# INPUT RECORDS
-*-
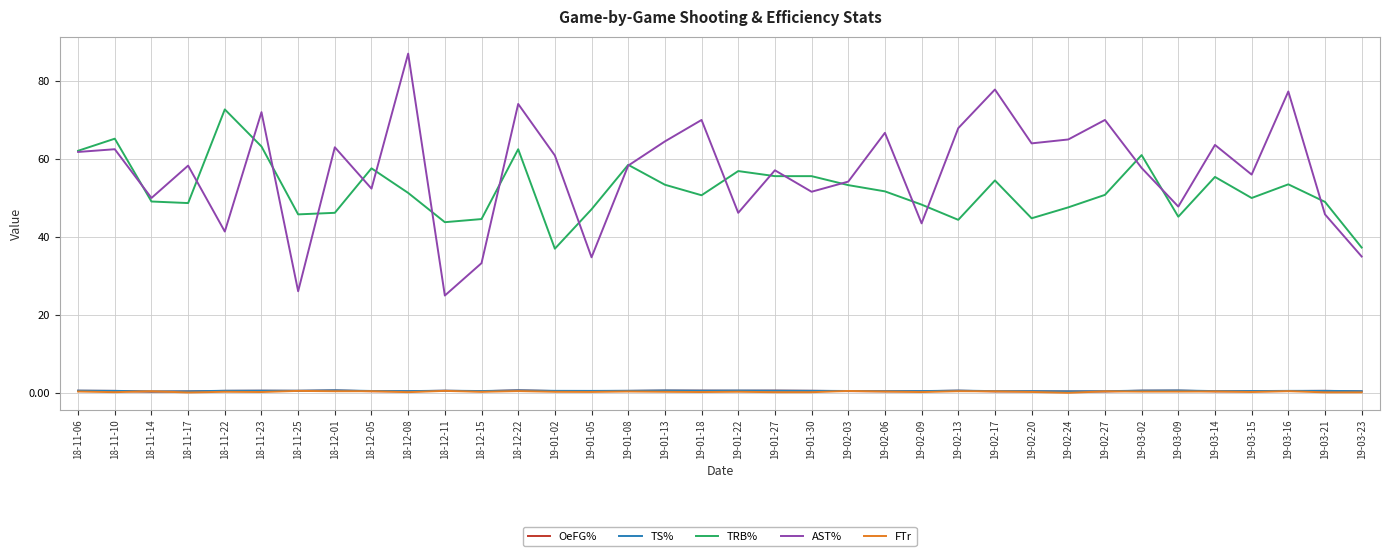

How many lines are shown in the chart?

5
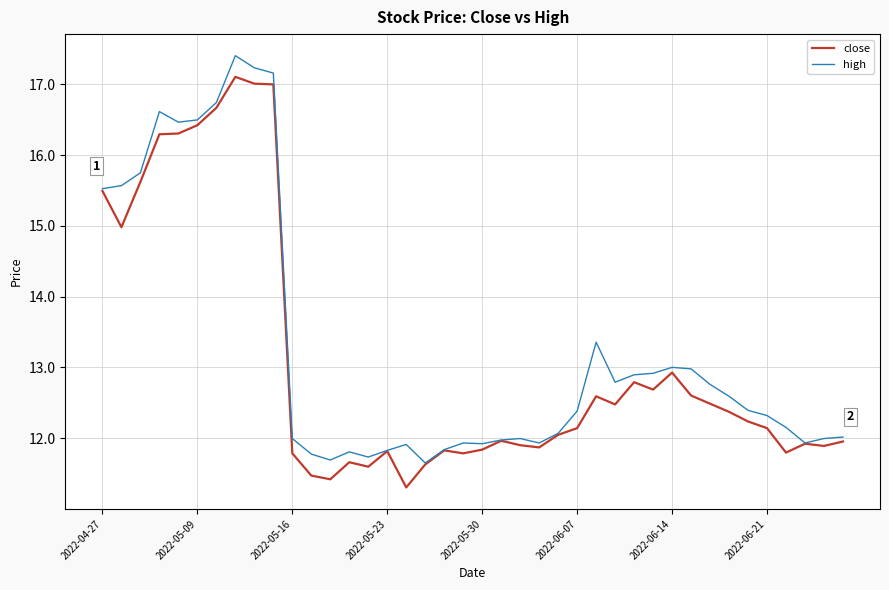

What is the lowest value of the close series?

11.3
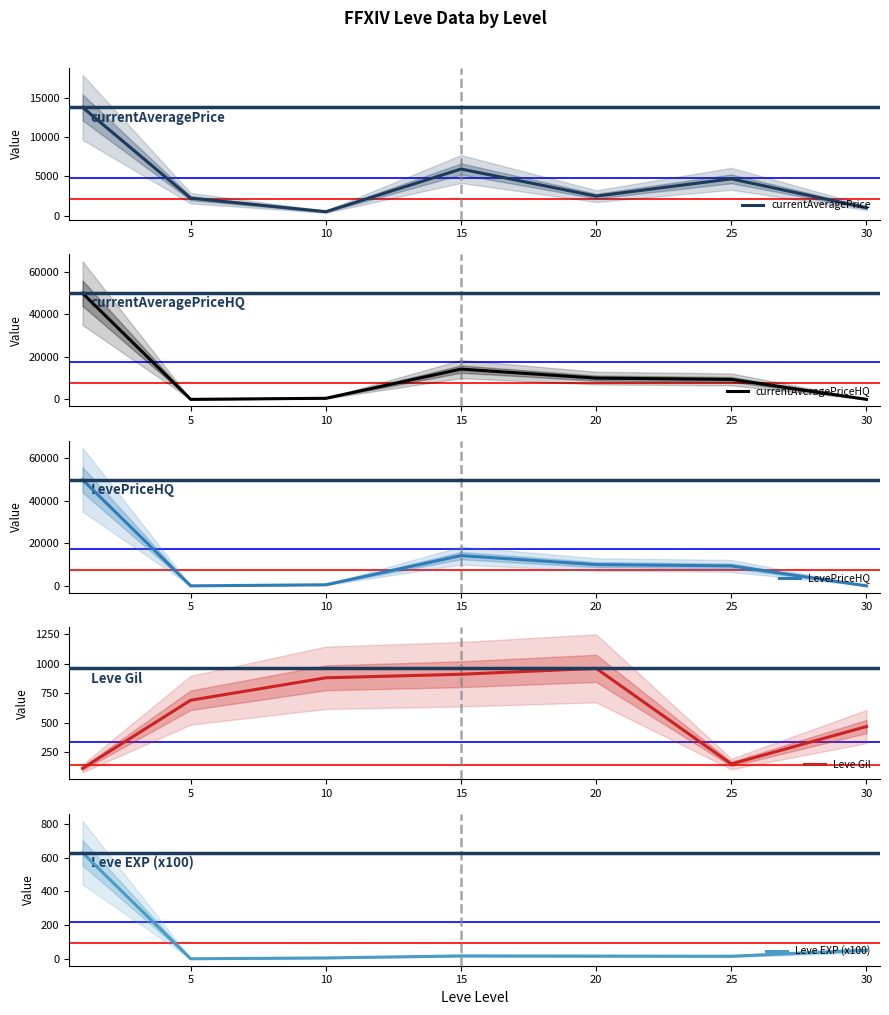

Rank the series at 20 from lowest to highest value.

Leve EXP (x100), Leve Gil, currentAveragePrice, currentAveragePriceHQ, LevePriceHQ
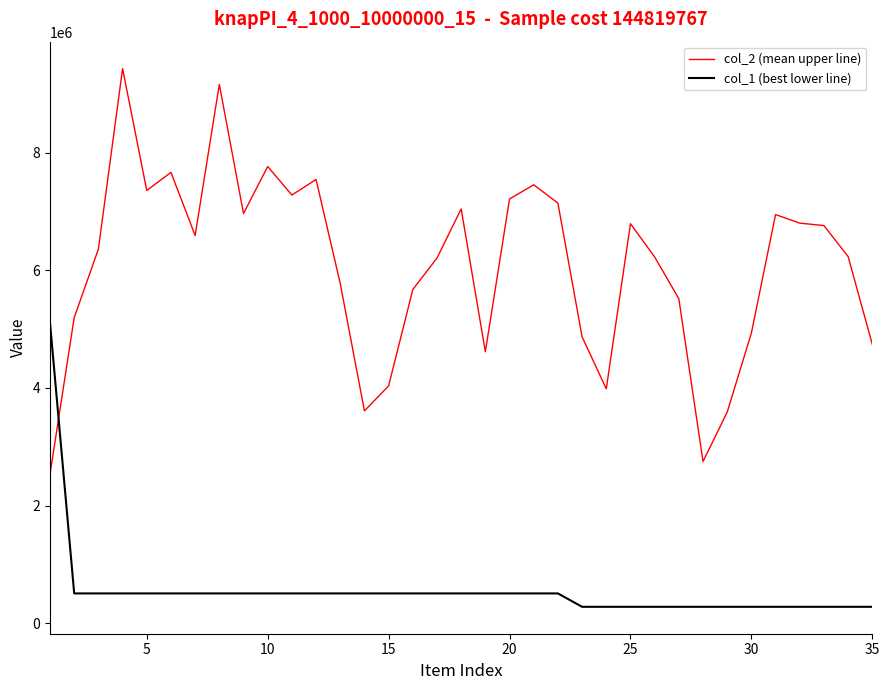

True or false: col_2 (mean upper line) has more than 2 points higher than both neighbors.

True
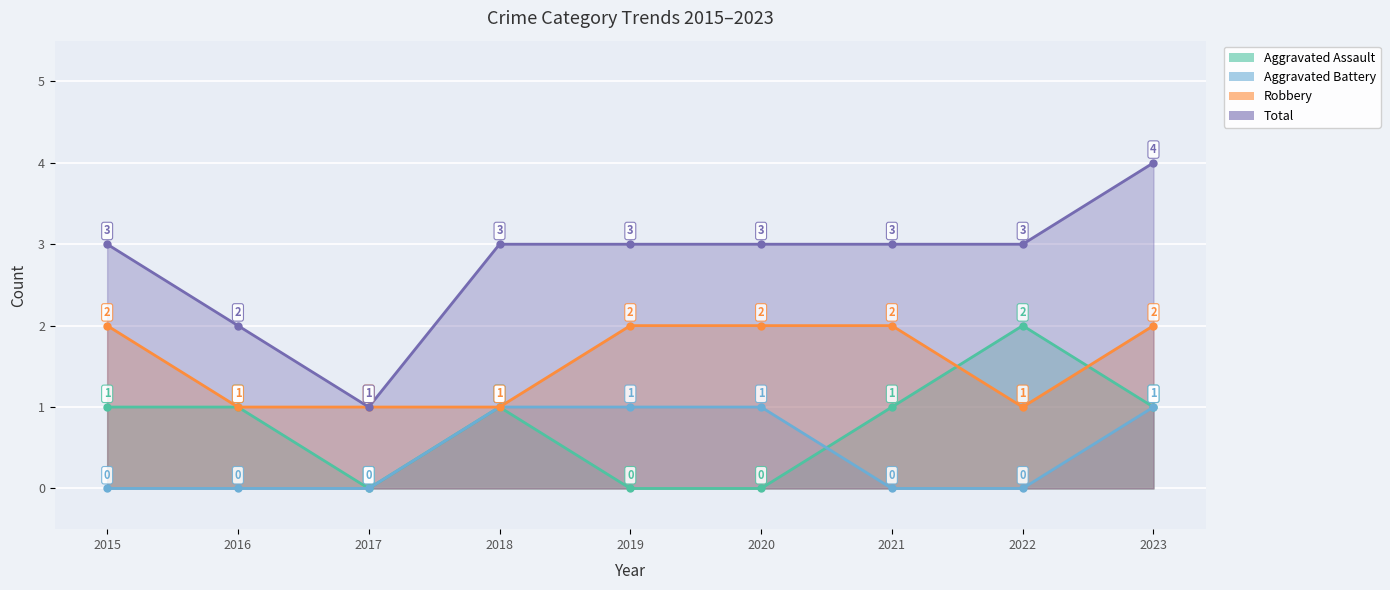

What are all the series names shown in the legend?

Aggravated Assault, Aggravated Battery, Robbery, Total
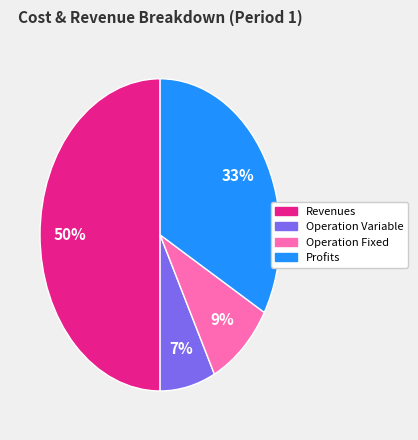

How many slices are in this pie chart?

4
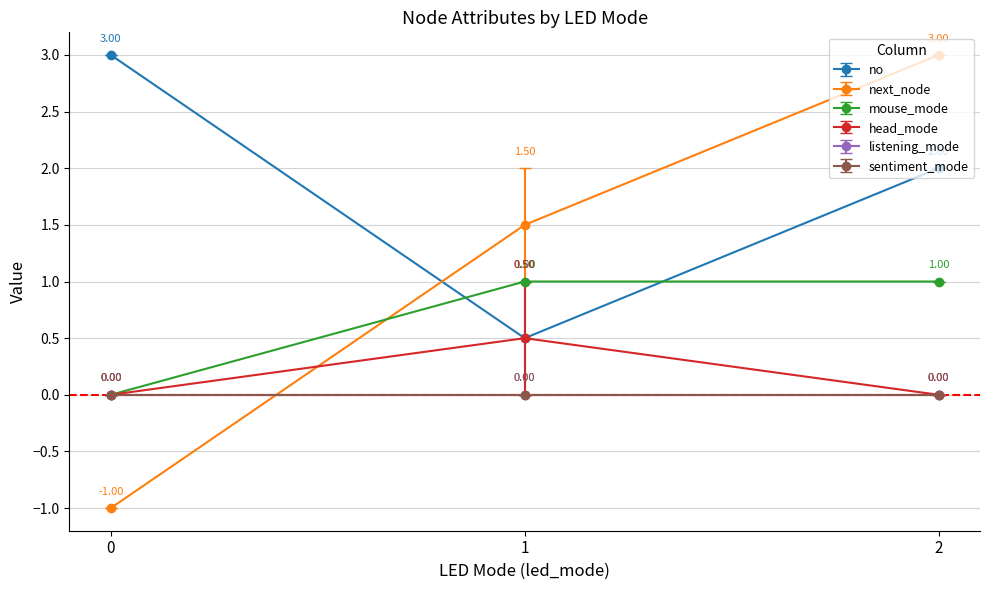

True or false: sentiment_mode has a value of 0 at 0.

True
-*-
# YOUR OBJECTIVE
Show each line above that contains the string "shown", copying those lines in full. Case counts.

# THE COMPLETED TASK
How many lines are shown in the chart?
What are all the series names shown in the legend?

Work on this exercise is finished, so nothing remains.